### [Data for processing]
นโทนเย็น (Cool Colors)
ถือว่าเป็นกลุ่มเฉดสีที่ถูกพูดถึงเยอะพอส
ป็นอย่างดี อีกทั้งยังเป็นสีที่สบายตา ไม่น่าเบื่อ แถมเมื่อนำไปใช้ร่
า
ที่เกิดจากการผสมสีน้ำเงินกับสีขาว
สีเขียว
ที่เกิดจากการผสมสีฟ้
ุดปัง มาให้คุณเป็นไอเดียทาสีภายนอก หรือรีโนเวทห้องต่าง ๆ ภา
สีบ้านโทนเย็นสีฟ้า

### [Your objective]
Your answer must be the full listing, restated word for word.

### [Answer to this exercise]
นโทนเย็น (Cool Colors)
ถือว่าเป็นกลุ่มเฉดสีที่ถูกพูดถึงเยอะพอส
ป็นอย่างดี อีกทั้งยังเป็นสีที่สบายตา ไม่น่าเบื่อ แถมเมื่อนำไปใช้ร่
า
ที่เกิดจากการผสมสีน้ำเงินกับสีขาว
สีเขียว
ที่เกิดจากการผสมสีฟ้
ุดปัง มาให้คุณเป็นไอเดียทาสีภายนอก หรือรีโนเวทห้องต่าง ๆ ภา
สีบ้านโทนเย็นสีฟ้า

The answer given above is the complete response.